*WHAT IS EXPECTED*
Please copy out all lines of the entries that contain the word "노도알바를".
======== RAW DATA ========
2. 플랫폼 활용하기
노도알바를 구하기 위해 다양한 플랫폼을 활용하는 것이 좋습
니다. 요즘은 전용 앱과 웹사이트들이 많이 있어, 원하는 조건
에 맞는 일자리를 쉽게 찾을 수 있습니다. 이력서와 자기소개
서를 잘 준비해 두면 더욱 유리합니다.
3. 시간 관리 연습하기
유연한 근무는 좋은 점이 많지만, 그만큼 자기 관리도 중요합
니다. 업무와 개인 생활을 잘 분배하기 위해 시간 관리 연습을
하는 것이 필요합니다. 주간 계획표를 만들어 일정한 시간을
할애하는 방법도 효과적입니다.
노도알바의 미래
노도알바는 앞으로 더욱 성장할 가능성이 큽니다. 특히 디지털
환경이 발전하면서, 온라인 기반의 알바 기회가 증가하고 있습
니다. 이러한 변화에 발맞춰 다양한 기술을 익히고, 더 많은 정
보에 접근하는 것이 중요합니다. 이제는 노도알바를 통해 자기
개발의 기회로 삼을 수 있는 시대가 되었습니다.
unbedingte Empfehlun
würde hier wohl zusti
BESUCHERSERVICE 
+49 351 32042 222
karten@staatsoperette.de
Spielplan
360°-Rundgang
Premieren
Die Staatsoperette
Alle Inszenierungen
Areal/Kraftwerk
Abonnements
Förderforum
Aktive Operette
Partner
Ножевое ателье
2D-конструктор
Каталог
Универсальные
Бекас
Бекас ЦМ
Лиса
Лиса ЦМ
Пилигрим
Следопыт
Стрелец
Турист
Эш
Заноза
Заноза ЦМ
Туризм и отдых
========
*EXERCISE ANSWER*
노도알바를 구하기 위해 다양한 플랫폼을 활용하는 것이 좋습
보에 접근하는 것이 중요합니다. 이제는 노도알바를 통해 자기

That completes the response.